Looking at sufism from an economic perspective, the problem, it seems, is that if the sufis reject the accustomed lifestyle and apply austerity to their own model of consumption and earning, as individuals, this will not raise an economic concern at the macro level. But when the call for the return to asceticism is publicly declared as the ideal way in which God ought to be served, and to which all pious Muslims should adhere, sufism is bound to raise a few concerns from the economic point of view. This can be highlighted as follows:
First, while austerity is advocated, and sometimes advised, as an economic policy in the case of inflationary economy it is not recommended in the case of deflationary economy. Austerity helps curb the demand-pull forces in an inflationary economy that is caused by the effect of the increase in aggregate demand for the goods and services available. Nevertheless, when the economy is in a state of deflation, as a result of not having sufficient demand for the supply of goods and services available, the deflationary effect, other things being held constant, is expected to be worsened in a sufì economy. By contrast, as a means of creating, or increasing, aggregate demand, governments, more often than not, pursue a policy, or policies, that activate demand including the direct injection of voucher money that is aimed particularly at increasing consumption, not saving.
Second, with limiting the aggregate demand for goods and services, sales will decrease, leading to decreasing entrepreneurial profits and/or generating losses. If that persists, enterprises will be forced out of business as a result of not being able to cover their costs and of the rate of return on capital being less than the cost of capital. This leads to loss of production. Production, after a period of piling up, will decrease as a result of decreasing sale, and total production in the economy will decrease as a result of both the productive enterprises being forced out of the market and the surviving enterprises decreasing their production. The aggregate supply of goods and services will, therefore, decrease. Prices may come down as a result of the decrease in both aggregate demand and aggregate supply, but that would be a case of low prices in an economy of poverty.
Third, if the society is limiting its earning capacity to the level that is merely sufficient to keep soul and body together, as most sufis advocate, the level of production will be lowered further, leaving very little room for economic development, let alone growth.
Fourth, with very little revenue, if at all, to the Treasury, as a result of the Zakah base being almost non-existent, the Islamic state will not have sufficient funds to spend on education, health and other public services and infrastructure that are deemed necessary to the survival of society. Defense will be almost non-existent, as a result of a zero, or meager, defense budget; which will make the Islamic state vulnerable to any take over attempt by neighboring non-Islamic, or non-sufi Islamic, states.

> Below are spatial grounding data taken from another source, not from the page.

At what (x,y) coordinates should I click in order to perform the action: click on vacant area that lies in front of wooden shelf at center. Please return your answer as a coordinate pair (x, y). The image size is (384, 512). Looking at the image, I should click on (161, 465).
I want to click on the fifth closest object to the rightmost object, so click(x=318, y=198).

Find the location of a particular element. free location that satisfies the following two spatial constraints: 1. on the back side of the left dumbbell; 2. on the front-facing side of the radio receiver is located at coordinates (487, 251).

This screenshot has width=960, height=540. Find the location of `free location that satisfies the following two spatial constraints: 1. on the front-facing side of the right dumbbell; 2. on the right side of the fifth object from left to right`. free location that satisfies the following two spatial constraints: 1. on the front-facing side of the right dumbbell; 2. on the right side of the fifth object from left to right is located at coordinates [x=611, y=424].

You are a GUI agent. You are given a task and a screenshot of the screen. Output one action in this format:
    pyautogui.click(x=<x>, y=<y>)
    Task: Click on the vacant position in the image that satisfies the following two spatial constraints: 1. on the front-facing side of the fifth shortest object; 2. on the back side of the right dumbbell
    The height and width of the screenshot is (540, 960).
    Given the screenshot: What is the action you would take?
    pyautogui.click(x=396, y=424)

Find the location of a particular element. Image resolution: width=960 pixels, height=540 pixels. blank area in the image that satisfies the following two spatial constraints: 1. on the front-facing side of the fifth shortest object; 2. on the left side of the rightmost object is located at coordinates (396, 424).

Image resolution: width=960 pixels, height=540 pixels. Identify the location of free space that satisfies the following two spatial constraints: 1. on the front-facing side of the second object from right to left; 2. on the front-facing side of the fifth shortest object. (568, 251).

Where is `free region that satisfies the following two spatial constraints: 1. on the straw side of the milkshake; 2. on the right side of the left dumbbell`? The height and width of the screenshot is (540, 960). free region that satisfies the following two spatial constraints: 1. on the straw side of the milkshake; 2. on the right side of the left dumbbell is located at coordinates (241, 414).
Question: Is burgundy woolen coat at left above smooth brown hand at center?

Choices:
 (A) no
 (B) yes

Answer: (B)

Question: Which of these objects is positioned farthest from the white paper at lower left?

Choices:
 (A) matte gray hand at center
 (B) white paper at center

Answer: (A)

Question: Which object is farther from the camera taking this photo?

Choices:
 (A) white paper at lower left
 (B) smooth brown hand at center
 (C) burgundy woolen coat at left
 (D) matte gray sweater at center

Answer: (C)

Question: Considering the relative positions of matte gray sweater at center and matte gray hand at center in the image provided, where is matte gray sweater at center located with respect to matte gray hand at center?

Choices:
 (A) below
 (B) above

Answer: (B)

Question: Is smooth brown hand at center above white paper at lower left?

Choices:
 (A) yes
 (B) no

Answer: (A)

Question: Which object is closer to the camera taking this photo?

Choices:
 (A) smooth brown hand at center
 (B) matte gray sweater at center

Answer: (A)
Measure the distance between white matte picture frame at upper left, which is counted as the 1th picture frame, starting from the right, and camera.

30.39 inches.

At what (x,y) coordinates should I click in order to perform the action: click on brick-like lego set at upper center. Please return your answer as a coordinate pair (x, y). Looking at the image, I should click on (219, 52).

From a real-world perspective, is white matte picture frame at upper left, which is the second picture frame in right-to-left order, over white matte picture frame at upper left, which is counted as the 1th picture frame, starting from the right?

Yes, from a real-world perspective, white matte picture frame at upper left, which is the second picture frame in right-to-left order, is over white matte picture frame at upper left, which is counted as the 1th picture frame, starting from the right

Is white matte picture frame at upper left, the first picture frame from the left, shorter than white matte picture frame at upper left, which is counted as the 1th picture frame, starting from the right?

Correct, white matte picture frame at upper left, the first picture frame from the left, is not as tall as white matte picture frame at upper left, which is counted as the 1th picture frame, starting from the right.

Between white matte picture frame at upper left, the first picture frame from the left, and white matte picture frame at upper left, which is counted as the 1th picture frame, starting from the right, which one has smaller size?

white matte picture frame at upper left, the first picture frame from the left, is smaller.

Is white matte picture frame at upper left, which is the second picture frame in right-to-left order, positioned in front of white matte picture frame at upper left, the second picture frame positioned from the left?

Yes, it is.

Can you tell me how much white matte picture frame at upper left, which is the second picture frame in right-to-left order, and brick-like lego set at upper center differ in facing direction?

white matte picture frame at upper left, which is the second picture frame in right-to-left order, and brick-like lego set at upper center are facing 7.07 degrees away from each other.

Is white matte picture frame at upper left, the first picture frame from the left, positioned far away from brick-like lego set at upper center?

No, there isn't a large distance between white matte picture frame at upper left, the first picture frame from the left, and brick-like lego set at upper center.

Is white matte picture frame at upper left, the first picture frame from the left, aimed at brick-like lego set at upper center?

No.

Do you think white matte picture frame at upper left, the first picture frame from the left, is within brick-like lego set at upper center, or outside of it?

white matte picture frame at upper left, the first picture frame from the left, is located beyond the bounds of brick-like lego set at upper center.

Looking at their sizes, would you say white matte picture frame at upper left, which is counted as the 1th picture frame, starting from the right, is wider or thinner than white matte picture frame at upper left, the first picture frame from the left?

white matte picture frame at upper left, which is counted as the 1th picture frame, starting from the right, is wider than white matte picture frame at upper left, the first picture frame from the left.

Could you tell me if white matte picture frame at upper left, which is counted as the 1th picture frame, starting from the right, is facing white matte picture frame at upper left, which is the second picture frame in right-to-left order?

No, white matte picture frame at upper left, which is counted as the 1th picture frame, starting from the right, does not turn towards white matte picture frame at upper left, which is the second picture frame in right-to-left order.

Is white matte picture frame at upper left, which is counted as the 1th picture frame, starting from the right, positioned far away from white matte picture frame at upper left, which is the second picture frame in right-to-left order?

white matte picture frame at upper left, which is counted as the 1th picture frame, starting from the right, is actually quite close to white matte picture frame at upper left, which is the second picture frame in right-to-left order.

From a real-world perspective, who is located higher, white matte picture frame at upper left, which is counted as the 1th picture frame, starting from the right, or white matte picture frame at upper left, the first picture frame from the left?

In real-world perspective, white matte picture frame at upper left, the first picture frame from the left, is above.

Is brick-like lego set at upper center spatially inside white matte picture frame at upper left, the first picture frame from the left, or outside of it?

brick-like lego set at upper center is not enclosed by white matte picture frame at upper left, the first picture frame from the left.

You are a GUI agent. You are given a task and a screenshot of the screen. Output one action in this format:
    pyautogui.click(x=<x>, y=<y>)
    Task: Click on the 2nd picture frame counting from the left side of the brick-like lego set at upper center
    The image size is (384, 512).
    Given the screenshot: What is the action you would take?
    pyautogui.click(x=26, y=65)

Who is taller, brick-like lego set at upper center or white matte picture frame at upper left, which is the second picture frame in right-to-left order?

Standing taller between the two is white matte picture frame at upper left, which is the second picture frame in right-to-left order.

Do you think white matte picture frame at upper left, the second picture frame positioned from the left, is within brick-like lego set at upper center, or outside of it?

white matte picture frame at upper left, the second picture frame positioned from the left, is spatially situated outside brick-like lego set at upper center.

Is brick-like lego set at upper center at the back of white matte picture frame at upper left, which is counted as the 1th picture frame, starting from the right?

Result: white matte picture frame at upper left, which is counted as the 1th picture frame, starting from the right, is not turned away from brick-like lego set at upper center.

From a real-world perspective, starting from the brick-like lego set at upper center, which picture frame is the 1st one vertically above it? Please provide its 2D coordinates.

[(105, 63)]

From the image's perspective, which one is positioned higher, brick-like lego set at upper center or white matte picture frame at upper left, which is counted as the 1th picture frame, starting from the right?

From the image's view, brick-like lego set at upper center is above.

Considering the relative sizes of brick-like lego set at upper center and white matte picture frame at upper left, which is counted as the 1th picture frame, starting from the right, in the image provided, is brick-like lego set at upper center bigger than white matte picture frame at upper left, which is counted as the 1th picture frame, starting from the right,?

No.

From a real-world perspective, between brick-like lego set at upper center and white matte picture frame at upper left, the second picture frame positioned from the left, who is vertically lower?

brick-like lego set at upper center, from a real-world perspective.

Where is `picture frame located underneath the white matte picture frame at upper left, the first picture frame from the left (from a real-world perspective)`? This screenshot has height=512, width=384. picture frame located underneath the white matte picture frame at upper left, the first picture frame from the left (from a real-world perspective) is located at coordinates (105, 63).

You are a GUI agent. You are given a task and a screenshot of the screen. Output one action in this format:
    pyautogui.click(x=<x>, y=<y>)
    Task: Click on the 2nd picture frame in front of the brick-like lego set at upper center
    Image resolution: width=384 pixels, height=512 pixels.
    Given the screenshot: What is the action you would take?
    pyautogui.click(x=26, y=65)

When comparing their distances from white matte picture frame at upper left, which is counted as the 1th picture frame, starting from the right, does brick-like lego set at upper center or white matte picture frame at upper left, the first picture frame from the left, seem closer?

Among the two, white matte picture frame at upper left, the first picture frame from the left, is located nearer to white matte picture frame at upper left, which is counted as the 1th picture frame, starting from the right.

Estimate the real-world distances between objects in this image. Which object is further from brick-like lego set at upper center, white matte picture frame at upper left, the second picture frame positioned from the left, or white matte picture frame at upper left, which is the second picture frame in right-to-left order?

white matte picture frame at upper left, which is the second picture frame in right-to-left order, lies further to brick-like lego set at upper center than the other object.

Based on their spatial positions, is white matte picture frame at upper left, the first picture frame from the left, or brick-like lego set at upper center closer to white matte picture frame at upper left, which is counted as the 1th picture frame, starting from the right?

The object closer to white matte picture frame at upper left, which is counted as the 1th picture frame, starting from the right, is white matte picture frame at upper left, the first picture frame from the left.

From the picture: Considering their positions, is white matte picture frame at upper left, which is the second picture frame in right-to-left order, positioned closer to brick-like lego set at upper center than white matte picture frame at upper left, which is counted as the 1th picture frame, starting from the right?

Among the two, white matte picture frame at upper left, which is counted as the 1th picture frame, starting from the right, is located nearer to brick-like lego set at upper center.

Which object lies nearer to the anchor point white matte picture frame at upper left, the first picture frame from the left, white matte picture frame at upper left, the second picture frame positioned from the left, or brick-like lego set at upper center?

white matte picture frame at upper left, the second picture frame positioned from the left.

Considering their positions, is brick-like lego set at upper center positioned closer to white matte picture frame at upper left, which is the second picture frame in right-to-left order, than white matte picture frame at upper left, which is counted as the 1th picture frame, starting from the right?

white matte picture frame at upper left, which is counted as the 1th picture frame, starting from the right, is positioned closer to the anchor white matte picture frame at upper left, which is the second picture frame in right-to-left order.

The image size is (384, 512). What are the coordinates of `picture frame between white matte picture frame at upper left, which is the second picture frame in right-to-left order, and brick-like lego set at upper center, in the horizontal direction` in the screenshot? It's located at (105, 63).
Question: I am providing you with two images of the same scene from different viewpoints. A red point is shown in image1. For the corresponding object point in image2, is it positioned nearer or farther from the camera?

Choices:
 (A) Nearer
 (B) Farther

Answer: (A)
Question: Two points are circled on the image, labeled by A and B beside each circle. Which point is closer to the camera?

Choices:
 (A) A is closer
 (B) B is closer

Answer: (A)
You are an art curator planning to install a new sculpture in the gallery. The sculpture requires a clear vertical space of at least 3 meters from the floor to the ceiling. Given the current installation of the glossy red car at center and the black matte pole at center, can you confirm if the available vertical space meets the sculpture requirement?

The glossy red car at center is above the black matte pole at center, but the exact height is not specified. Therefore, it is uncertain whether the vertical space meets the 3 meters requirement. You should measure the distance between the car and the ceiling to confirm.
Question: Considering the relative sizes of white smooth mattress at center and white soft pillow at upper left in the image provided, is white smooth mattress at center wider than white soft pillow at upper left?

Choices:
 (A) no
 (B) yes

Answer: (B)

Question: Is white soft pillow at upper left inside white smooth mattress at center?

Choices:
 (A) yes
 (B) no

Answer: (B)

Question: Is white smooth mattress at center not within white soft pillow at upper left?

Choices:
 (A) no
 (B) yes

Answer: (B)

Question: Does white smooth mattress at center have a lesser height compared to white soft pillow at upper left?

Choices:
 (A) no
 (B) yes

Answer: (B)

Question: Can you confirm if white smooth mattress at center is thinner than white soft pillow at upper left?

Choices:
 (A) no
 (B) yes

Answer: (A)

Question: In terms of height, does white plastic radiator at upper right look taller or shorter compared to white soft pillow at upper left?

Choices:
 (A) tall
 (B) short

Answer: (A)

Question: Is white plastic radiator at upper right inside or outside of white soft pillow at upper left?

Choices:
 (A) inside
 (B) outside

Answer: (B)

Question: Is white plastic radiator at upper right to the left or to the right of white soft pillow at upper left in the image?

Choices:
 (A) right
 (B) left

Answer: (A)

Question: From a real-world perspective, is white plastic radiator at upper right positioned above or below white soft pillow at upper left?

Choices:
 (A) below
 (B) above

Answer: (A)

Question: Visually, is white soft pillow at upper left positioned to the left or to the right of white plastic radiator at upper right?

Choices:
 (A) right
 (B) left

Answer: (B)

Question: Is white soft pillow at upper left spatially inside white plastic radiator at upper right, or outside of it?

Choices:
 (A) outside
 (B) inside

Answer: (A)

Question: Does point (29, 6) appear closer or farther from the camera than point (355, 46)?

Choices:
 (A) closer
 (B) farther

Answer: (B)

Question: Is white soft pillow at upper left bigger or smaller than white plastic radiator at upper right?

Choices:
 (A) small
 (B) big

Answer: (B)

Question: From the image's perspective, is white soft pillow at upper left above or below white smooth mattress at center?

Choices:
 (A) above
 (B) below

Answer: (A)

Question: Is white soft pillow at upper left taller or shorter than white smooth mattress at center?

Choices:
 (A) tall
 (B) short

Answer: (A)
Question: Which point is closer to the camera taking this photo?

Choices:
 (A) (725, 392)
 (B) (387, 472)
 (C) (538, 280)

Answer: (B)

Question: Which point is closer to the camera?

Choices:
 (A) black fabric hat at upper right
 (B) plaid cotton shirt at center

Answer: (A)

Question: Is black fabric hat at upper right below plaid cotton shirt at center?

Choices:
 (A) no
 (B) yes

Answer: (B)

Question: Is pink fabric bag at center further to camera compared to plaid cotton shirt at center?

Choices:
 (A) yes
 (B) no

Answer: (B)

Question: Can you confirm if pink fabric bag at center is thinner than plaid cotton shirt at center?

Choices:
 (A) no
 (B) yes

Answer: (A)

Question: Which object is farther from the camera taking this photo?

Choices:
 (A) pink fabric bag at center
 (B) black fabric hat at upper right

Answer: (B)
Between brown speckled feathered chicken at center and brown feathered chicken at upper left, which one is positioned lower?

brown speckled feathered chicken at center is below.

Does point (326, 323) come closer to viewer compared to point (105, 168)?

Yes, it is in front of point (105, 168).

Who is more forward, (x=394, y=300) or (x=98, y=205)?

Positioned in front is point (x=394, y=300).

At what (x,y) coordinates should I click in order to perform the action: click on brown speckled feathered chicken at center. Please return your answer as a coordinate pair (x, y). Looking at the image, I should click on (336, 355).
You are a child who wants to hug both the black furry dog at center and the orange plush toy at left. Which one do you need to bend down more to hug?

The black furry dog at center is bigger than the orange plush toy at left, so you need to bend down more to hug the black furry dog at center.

Fifth, even from a religious point of view, not having enough to spend on one’s food and basic needs would make one vulnerable to illness and weakness that may prevent one from exercising the love of worshiping God fully. Sixth, in brief, sufism cannot stand on its own as an economic model. If sufism is advocated as an esoteric way of life, it is only suitable as a sect within other sects of a more worldly outlook to life so as the rest of society can provide for the needs of society, including those of the sufìs. It is not surprising therefore to find someone like al-Shaibànì (750–804), as we saw earlier, criticizing the sufis’ views on consumption and earnings.